インドの日常はカオスながらも、時々合理性を感じる場面があり強烈な感銘を受けました。

ドアが外れたままのバスが走ってる

インドでは、ドアが外れたまま走るバスが珍しくありません。乗客たちは平然と乗り降りします。目的地に着きさえすればいいのです。

バスタブもなければシャワーすらない

多くのインドの家庭や宿泊施設では、シャワーを使わずにバケツ1つで体を洗うのが一般的。水資源を無駄にせず、必要な量だけを使うこの方法は、シンプルで非常に合理的。余分な設備も必要ありません。

バイクに家族4人乗り

インドでは、バイクに家族4人が乗っている光景をよく見かけます。父親が運転し、母親が後ろに座り、2人の子供が器用に挟まれているのが一般的です。日本では驚かれるかもしれませんが、これがインドの日常です。車を買うよりも安価で、小回りもきくバイクに家族4人で乗るのが、必要十分でとても合理的に思いました。

乗り合いタクシー

客を呼び込む人たち

インドでは、タクシーに複数の人が乗り合わせるのが一般的。料金を分け合うことで、移動コストを抑えとても合理的。日本のタクシー乗り場では、同じ行き先を募るのを見かけたことがないし、自分もやったことはないです。
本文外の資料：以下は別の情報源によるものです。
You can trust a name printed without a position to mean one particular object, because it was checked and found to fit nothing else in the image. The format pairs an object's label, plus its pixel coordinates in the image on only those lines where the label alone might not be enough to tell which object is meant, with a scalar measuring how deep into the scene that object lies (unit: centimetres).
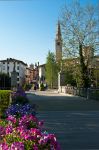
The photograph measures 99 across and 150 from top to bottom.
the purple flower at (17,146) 202
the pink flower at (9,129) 255
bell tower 2098
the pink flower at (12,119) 326
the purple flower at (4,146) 208
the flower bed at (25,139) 210
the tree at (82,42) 1916
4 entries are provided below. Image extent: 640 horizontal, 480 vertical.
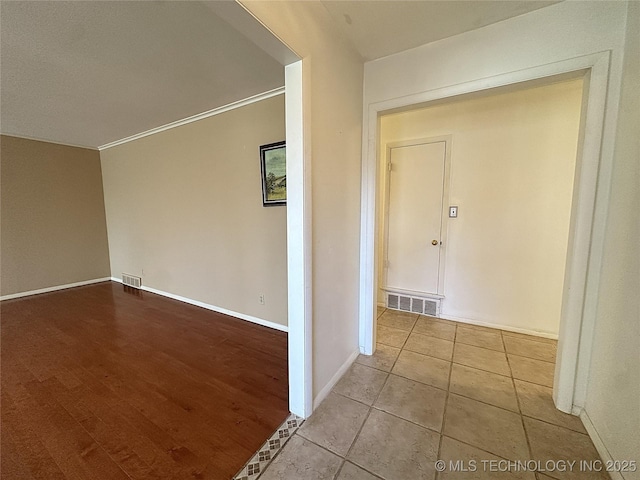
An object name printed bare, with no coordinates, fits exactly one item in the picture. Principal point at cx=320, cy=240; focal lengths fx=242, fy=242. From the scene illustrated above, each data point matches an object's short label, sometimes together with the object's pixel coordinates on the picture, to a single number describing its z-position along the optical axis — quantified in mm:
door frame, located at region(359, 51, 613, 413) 1376
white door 2953
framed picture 2539
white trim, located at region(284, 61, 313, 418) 1375
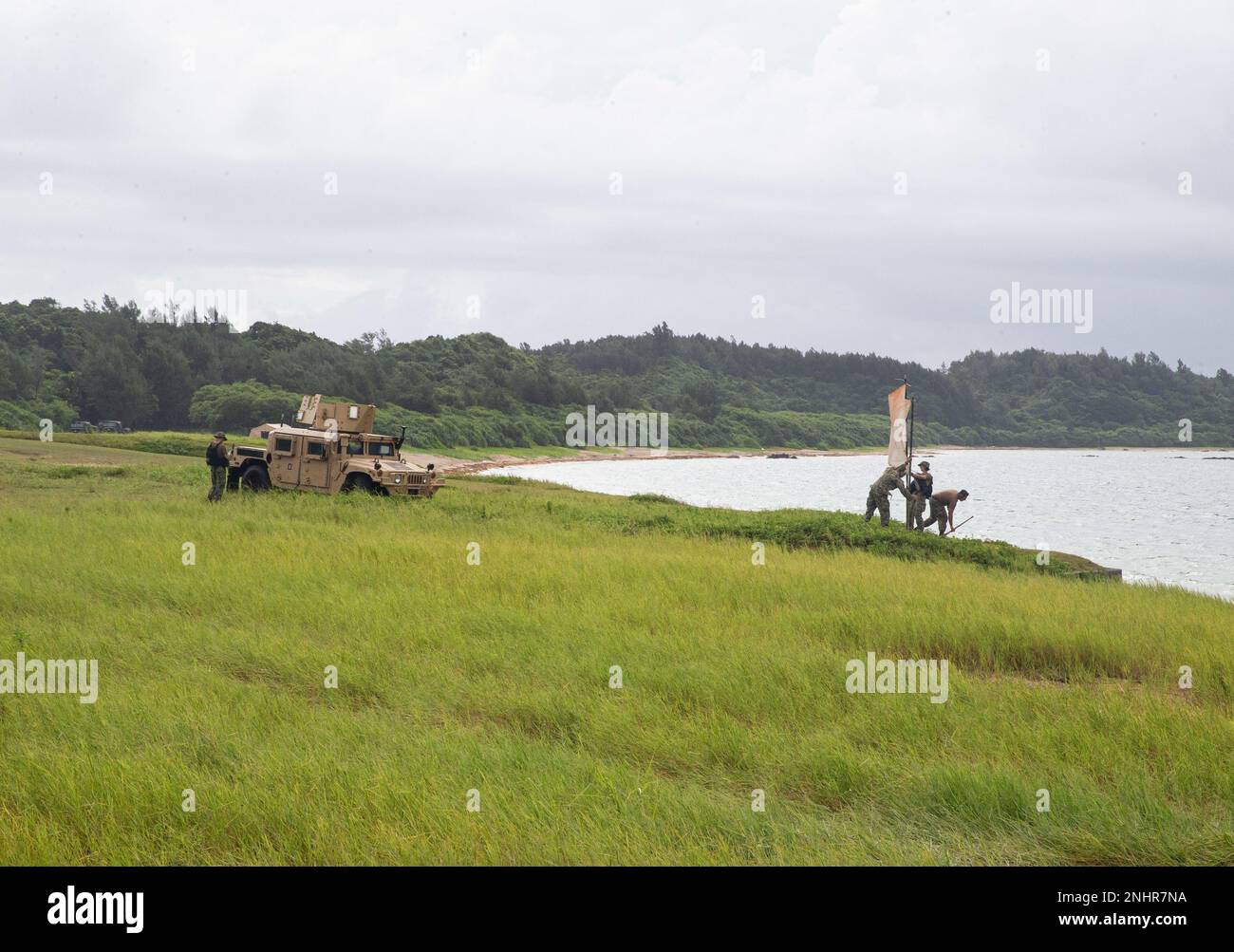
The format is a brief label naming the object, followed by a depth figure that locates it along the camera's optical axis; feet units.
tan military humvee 90.33
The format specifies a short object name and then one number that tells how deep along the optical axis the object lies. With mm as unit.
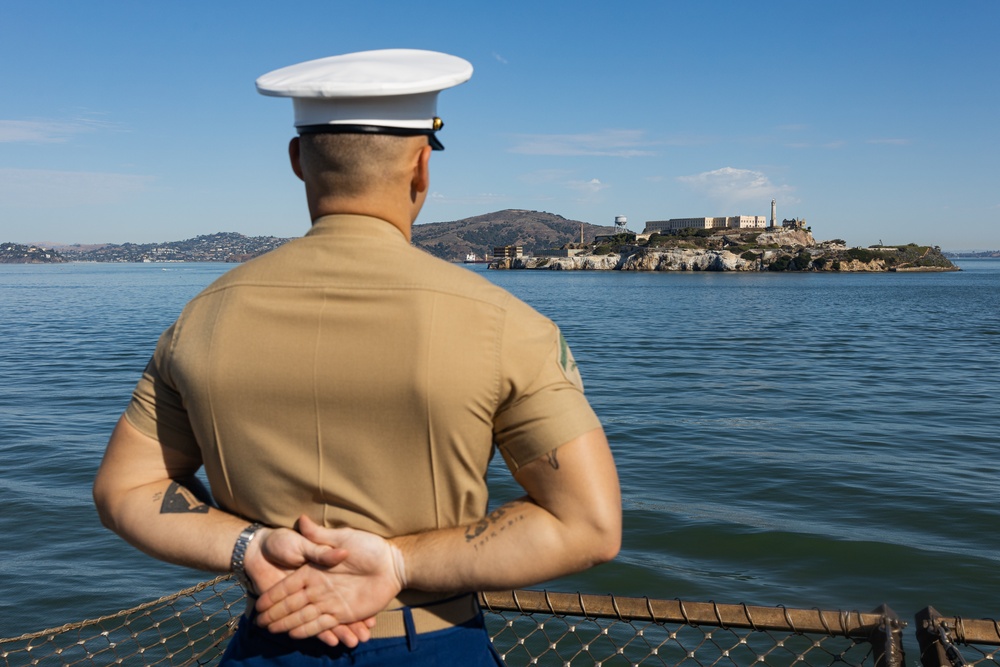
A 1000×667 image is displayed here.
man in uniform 1537
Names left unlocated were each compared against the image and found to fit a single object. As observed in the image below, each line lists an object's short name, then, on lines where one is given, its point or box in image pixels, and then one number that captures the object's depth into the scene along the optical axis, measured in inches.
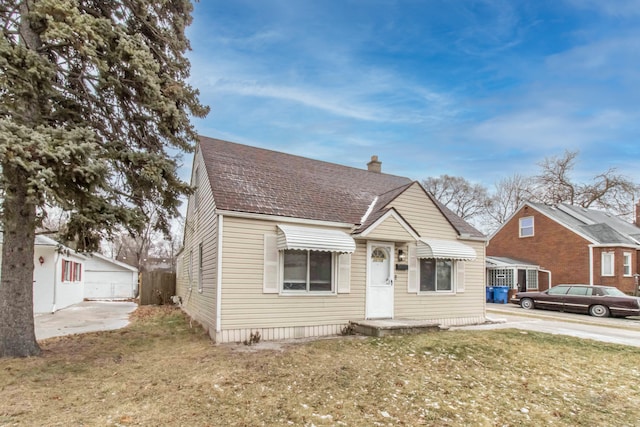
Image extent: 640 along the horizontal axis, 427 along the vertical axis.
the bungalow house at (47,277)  607.8
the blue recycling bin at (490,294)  966.4
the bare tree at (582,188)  1391.5
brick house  917.2
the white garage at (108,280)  1119.6
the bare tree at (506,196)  1544.0
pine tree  249.1
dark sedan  647.1
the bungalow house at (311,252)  366.0
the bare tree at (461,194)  1626.5
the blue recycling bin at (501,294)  939.5
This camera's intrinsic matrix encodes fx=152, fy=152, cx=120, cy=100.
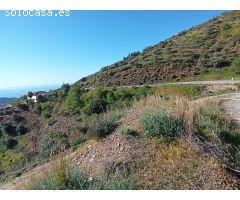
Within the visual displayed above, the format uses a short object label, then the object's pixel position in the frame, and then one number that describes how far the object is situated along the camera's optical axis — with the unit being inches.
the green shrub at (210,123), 89.8
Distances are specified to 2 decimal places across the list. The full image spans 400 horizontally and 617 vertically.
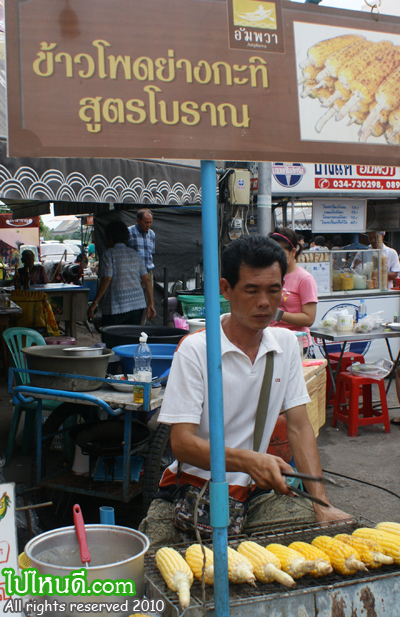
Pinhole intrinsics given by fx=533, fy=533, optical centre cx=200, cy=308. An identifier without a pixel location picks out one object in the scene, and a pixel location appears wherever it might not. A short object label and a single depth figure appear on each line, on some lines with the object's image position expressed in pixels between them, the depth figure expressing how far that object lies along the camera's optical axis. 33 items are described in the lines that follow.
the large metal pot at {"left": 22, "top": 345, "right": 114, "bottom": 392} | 3.68
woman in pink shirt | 4.77
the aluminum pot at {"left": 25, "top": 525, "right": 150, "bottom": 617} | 1.53
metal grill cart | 3.54
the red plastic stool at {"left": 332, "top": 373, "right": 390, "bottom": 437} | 6.02
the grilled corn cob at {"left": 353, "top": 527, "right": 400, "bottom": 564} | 1.84
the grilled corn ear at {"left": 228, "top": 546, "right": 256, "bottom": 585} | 1.68
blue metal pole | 1.48
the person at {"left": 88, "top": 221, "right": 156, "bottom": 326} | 6.42
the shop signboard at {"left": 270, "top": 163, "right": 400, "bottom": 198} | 8.77
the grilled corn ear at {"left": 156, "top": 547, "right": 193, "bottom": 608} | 1.59
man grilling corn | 2.12
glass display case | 8.28
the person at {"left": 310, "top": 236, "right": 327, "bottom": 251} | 12.66
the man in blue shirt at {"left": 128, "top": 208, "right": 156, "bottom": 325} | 9.13
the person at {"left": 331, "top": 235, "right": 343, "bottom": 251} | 13.15
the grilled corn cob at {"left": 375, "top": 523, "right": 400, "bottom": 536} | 1.98
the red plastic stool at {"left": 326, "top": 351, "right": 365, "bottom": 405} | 6.94
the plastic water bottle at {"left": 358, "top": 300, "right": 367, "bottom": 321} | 8.14
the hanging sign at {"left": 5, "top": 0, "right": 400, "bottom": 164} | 1.35
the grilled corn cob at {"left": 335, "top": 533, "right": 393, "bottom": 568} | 1.80
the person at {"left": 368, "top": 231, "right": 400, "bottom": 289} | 9.30
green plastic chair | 4.79
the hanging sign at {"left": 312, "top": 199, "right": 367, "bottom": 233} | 9.55
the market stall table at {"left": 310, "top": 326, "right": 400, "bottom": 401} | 6.22
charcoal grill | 1.58
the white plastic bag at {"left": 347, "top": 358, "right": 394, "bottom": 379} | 6.14
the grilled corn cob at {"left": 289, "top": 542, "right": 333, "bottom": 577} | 1.73
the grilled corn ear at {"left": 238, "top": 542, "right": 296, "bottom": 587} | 1.67
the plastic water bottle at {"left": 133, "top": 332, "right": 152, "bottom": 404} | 3.74
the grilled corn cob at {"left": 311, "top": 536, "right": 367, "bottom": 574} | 1.75
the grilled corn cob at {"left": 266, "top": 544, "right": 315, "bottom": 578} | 1.71
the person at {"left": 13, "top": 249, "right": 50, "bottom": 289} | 12.05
まとめ:生きづらさからの解放。自然体で生きるインドがすき

日本では「ちゃんとしなきゃ」という無言のプレッシャーがあり、生きづらさを感じることがあります。しかし、インドには「ありのままでいい」という雰囲気が漂い、誰も他人を気にしません。街中に野良牛や野良犬、人が道端で寝ていても、全てを包み込むような大きな包容力があります。この自由でリラックスした空気が私は大好きです。ぜひインドに訪れて、その魅力を感じてみてください。